ここで繰り返されている「あなた」とは、アブラハムへの語りかけであり、呼び出しです。アブラハムは、神様からの呼び出しは信頼すべき事柄であると確信し、しっかりと応えて、一族を伴ってカナン地方へ向かって出発し、カナンの地に入りました。主は言われた。「あなたの子孫にこの土地を与える。」(12:7) 私達は、アブラハムの召命を見る時、「召命」とは、神様がご自身の救いの計画のために、ある特定な人を呼び出すこと、個人に与えられる神様からの使命、計画を受け取ることだと思いがちです。しかし、私達一人ひとり、聖書を読む者たちへの神様のご計画や神様から与えられた行動、使命の始まりは、(個人的に違いがありますが)、「神様に仕え、神様に従う」ということにある、とを伝えようとしていると思います。

また、神様を受け入れる・神様を信じる・という出来事には、人それぞれの時期、違いがあることを、ここで告げているのかもしれません。

私のように、神様の恵みの呼びかけを受けたと感じた者たちは、よりいっそう神様からの呼びかけの、その具体的な「時」を待たなければならない時間があるということも、教えようとしていると思います。

ある人には、神様からの恵みのその時が早く起きるかもしれず、ある人には、多くの時間を費やして待たなければならないかもしれません。しかし、どのような状況にあろうとも、私たちは確かに神様からの呼びかけの声、はっきりとした神様からの声を聞いたから、「今」という時を待つことができる、「今」そのことが起きているといえるでしょう。神様からの「あなたは・・しなさい」という声は、私たち個人に向けられたものであって、他の人には関係ありません。

*信仰の父・アブラハム

アブラハムは「神の民」であるイスラエル民族の祖先であり人類全体の「信仰の父」と言われる人物ですが、聖書ではすでに、「アベル(4章)、エノク(5章)、ノア(6章)」が登場しています。 なぜアブラハムは「信仰の父」と言われるようになったのでしょうか。
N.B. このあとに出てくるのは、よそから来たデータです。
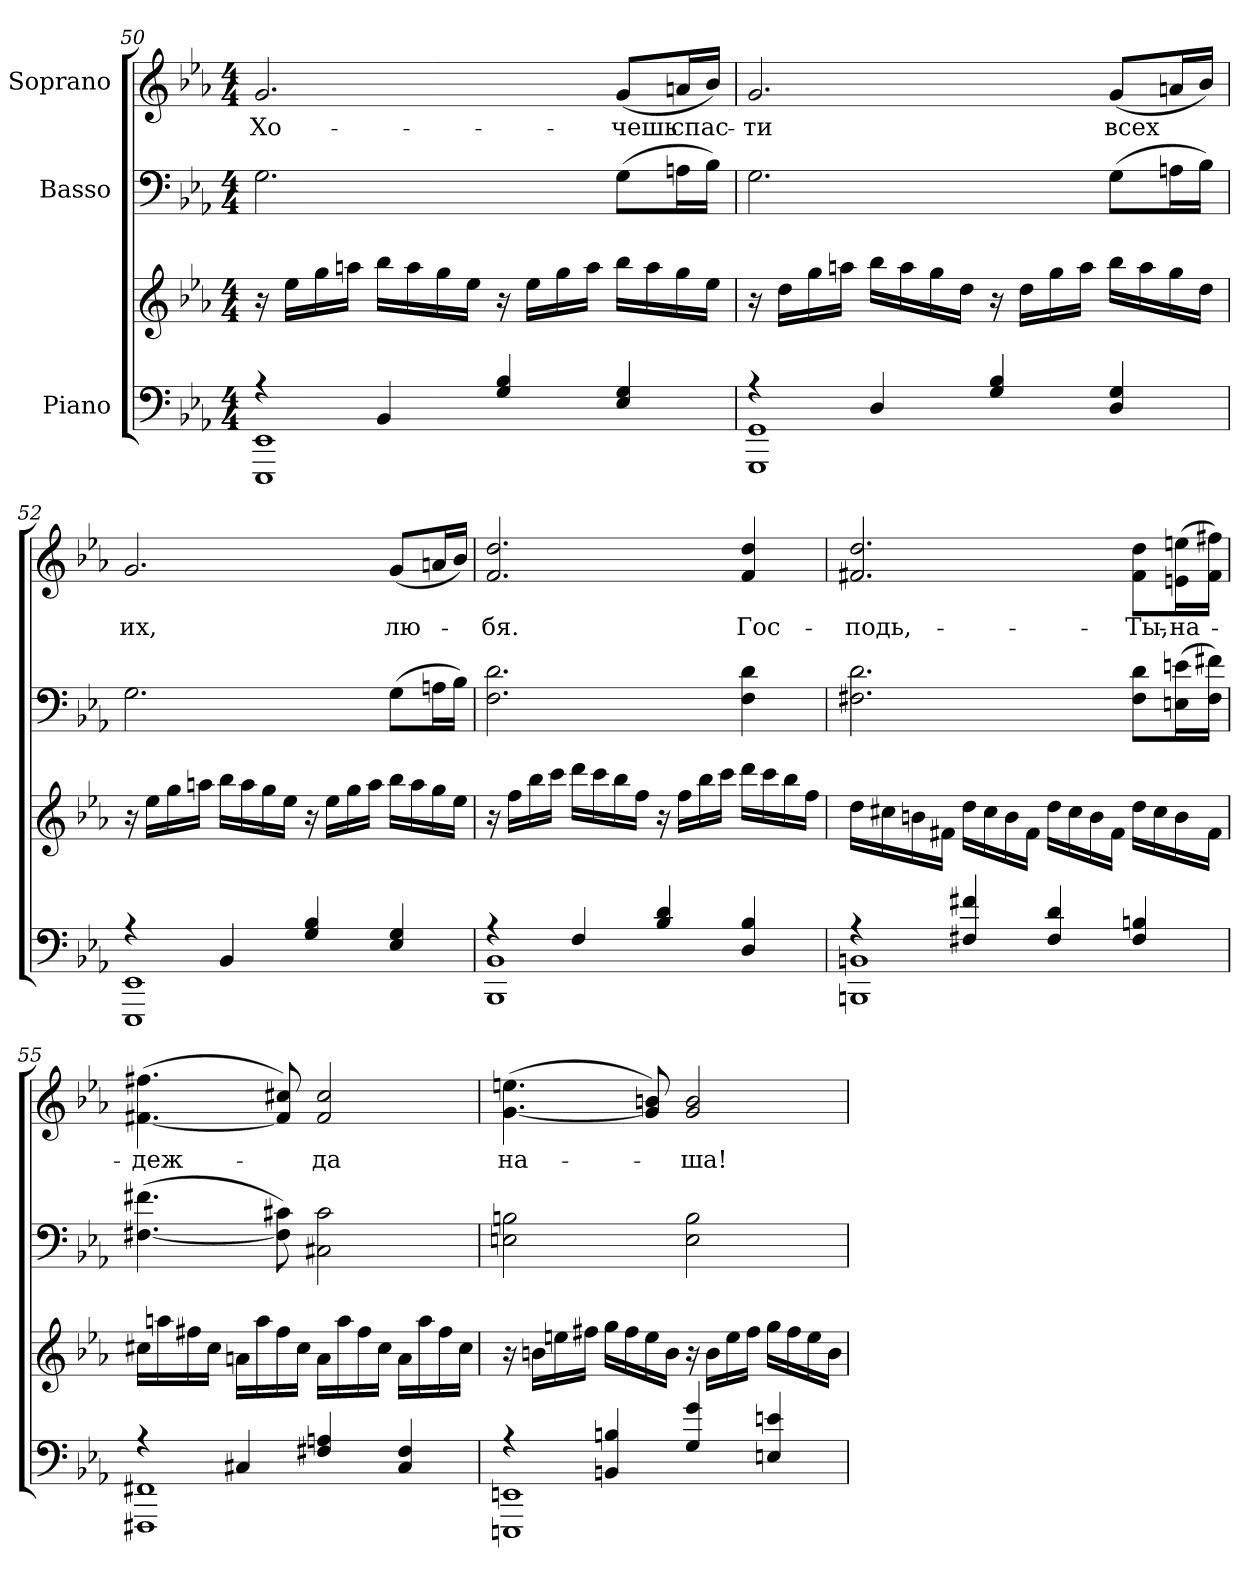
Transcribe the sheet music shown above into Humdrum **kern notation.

**kern	**kern	**kern	**kern	**text
*part3	*part3	*part2	*part1	*part1
*staff4	*staff3	*staff2	*staff1	*staff1
*I"Piano	*	*I"Basso	*I"Soprano	*
*clefF4	*clefG2	*clefF4	*clefG2	*
*k[b-e-a-]	*k[b-e-a-]	*k[b-e-a-]	*k[b-e-a-]	*
*c:	*c:	*c:	*c:	*
*M4/4	*M4/4	*M4/4	*M4/4	*
=50	=50	=50	=50	=50
*^	*	*	*	*
!	!	!	!	!	!LO:LY:b:color=#000000
4r	1EEE-i 1EE-i	16r	2.Gi\	2.gi/	Хо-
.	.	16ee-i\LL	.	.	.
.	.	16ggi\	.	.	.
.	.	16aani\JJ	.	.	.
4BB-i/	.	16bb-i\LL	.	.	.
.	.	16aai\	.	.	.
.	.	16ggi\	.	.	.
.	.	16ee-i\JJ	.	.	.
4Gi/ 4B-i	.	16r	.	.	.
.	.	16ee-i\LL	.	.	.
.	.	16ggi\	.	.	.
.	.	16aai\JJ	.	.	.
!	!	!	!	!	!LO:LY:b:color=#000000
4E-i/ 4Gi	.	16bb-i\LL	(8Gi\L	(8gi/L	-чешь
.	.	16aai\	.	.	.
!	!	!	!	!	!LO:LY:b:color=#000000
.	.	16ggi\	16Ani\L	16ani/L	спас-
.	.	16ee-i\JJ	16B-i\JJ)	16b-i/JJ)	.
=51	=51	=51	=51	=51	=51
!	!	!	!	!	!LO:LY:b:color=#000000
4r	1GGGi 1GGi	16r	2.Gi\	2.gi/	-ти
.	.	16ddi\LL	.	.	.
.	.	16ggi\	.	.	.
.	.	16aani\JJ	.	.	.
4Di/	.	16bb-i\LL	.	.	.
.	.	16aai\	.	.	.
.	.	16ggi\	.	.	.
.	.	16ddi\JJ	.	.	.
4Gi/ 4B-i	.	16r	.	.	.
.	.	16ddi\LL	.	.	.
.	.	16ggi\	.	.	.
.	.	16aai\JJ	.	.	.
!	!	!	!	!	!LO:LY:b:color=#000000
4Di/ 4Gi	.	16bb-i\LL	(8Gi\L	(8gi/L	всех
.	.	16aai\	.	.	.
.	.	16ggi\	16Ani\L	16ani/L	.
.	.	16ddi\JJ	16B-i\JJ)	16b-i/JJ)	.
!!LO:LB:g=z
=52	=52	=52	=52	=52	=52
!	!	!	!	!	!LO:LY:b:color=#000000
4r	1EEE-i 1EE-i	16r	2.Gi\	2.gi/	их,
.	.	16ee-i\LL	.	.	.
.	.	16ggi\	.	.	.
.	.	16aani\JJ	.	.	.
4BB-i/	.	16bb-i\LL	.	.	.
.	.	16aai\	.	.	.
.	.	16ggi\	.	.	.
.	.	16ee-i\JJ	.	.	.
4Gi/ 4B-i	.	16r	.	.	.
.	.	16ee-i\LL	.	.	.
.	.	16ggi\	.	.	.
.	.	16aai\JJ	.	.	.
!	!	!	!	!	!LO:LY:b:color=#000000
4E-i/ 4Gi	.	16bb-i\LL	(8Gi\L	(8gi/L	лю-
.	.	16aai\	.	.	.
.	.	16ggi\	16Ani\L	16ani/L	.
.	.	16ee-i\JJ	16B-i\JJ)	16b-i/JJ)	.
=53	=53	=53	=53	=53	=53
!	!	!	!	!	!LO:LY:b:color=#000000
4r	1BBB-i 1BB-i	16r	2.Fi\ 2.di	2.fi/ 2.ddi	-бя.
.	.	16ffi\LL	.	.	.
.	.	16bb-i\	.	.	.
.	.	16ccci\JJ	.	.	.
4Fi/	.	16dddi\LL	.	.	.
.	.	16ccci\	.	.	.
.	.	16bb-i\	.	.	.
.	.	16ffi\JJ	.	.	.
4B-i/ 4di	.	16r	.	.	.
.	.	16ffi\LL	.	.	.
.	.	16bb-i\	.	.	.
.	.	16ccci\JJ	.	.	.
!	!	!	!	!	!LO:LY:b:color=#000000
4Di/ 4B-i	.	16dddi\LL	4Fi\ 4di	4fi/ 4ddi	Гос-
.	.	16ccci\	.	.	.
.	.	16bb-i\	.	.	.
.	.	16ffi\JJ	.	.	.
=54	=54	=54	=54	=54	=54
!	!	!	!	!	!LO:LY:b:color=#000000
4r	1BBBni 1BBni	16ddi\LL	2.F#Xi\ 2.di	2.f#Xi/ 2.ddi	-подь,-
.	.	16cc#Xi\	.	.	.
.	.	16bni\	.	.	.
.	.	16f#Xi\JJ	.	.	.
4F#Xi/ 4f#Xi	.	16ddi\LL	.	.	.
.	.	16cc#i\	.	.	.
.	.	16bi\	.	.	.
.	.	16f#i\JJ	.	.	.
4F#i/ 4di	.	16ddi\LL	.	.	.
.	.	16cc#i\	.	.	.
.	.	16bi\	.	.	.
.	.	16f#i\JJ	.	.	.
!	!	!	!	!	!LO:LY:b:color=#000000
4F#i/ 4Bni	.	16ddi\LL	8F#i\ 8diL	8f#i\ 8ddiL	-Ты,-
.	.	16cc#i\	.	.	.
!	!	!	!	!	!LO:LY:b:color=#000000
.	.	16bi\	(16Eni\ 16eniL	(16eni\ 16eeniL	-на-
.	.	16f#i\JJ	16F#i\ 16f#XiJJ)	16f#i\ 16ff#XiJJ)	.
!!LO:LB:g=z
=55	=55	=55	=55	=55	=55
!	!	!	!	!	!LO:LY:b:color=#000000
4r	1FFF#Xi 1FF#Xi	16cc#Xi\LL	([<4.F#Xi\ 4.f#Xi	([<4.f#Xi\ 4.ff#Xi	-деж-
.	.	16aani\	.	.	.
.	.	16ff#Xi\	.	.	.
.	.	16cc#i\JJ	.	.	.
4C#Xi/	.	16ani\LL	.	.	.
.	.	16aai\	.	.	.
.	.	16ff#i\	8F#i\] 8c#Xi)	8f#i/] 8cc#Xi)	.
.	.	16cc#i\JJ	.	.	.
!	!	!	!	!	!LO:LY:b:color=#000000
4F#Xi/ 4Ani	.	16ai\LL	2C#Xi\ 2c#i	2f#i/ 2cc#i	-да
.	.	16aai\	.	.	.
.	.	16ff#i\	.	.	.
.	.	16cc#i\JJ	.	.	.
4C#i/ 4F#i	.	16ai\LL	.	.	.
.	.	16aai\	.	.	.
.	.	16ff#i\	.	.	.
.	.	16cc#i\JJ	.	.	.
=56	=56	=56	=56	=56	=56
!	!	!	!	!	!LO:LY:b:color=#000000
4r	1EEEni 1EEni	16r	2Eni\ 2Bni	([<4.gi\ 4.eeni	на-
.	.	16bni\LL	.	.	.
.	.	16eeni\	.	.	.
.	.	16ff#Xi\JJ	.	.	.
4BBni/ 4Bni	.	16ggi\LL	.	.	.
.	.	16ff#i\	.	.	.
.	.	16eei\	.	8gi/] 8bni)	.
.	.	16bi\JJ	.	.	.
!	!	!	!	!	!LO:LY:b:color=#000000
4Gi/ 4gi	.	16r	2Ei\ 2Bi	2gi/ 2bi	-ша!
.	.	16bi\LL	.	.	.
.	.	16eei\	.	.	.
.	.	16ff#i\JJ	.	.	.
4Eni/ 4eni	.	16ggi\LL	.	.	.
.	.	16ff#i\	.	.	.
.	.	16eei\	.	.	.
.	.	16bi\JJ	.	.	.
*v	*v	*	*	*	*
=	=	=	=	=
*-	*-	*-	*-	*-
ロマ書4:11には「アブラハムは、割礼(かつれい)を受ける前に信仰によって義とされた証しとして、割礼の印(しるし)を受けたのです。」とあり、割礼を受けたユダヤ人だけでなく、アブラハムの信仰を受け継ぐ「信じるすべての人の父となり、彼らも義と認められました。」とあります。

*わたしたちの信仰

私たちも、どのような形であれ、神様からの恵みの呼びかけの言葉を聞いていると思います。聞いたことがないという人は、その言葉が聞けなかったのではなく、ただ、心に響いてこなかっただけだと思います。私たちの心がどこに向けられているか、で、神様の声を聞くことが出来るか出来ないかになっているだけではないでしょうか。

アブラハムの信仰は、自身と家族のためだけでなく、近い将来、又、遠い未来に至るまで、血縁関係にある子孫や、信仰によって義とされた者達の子孫をも含み、神様の祝福が必ずそこにある(幸いが及んでいく)という信仰です。私達も、神様から頂いた恵みと祝福を、近い将来、遠い未来まで、さらに神の家族として与えられている会員の方々の子孫をも含んで、神様の祝福を受け取ることが出来るという深い信仰を持ち、神様の恵みの声に耳を傾けながら一週間の歩みを始めて参りましょう。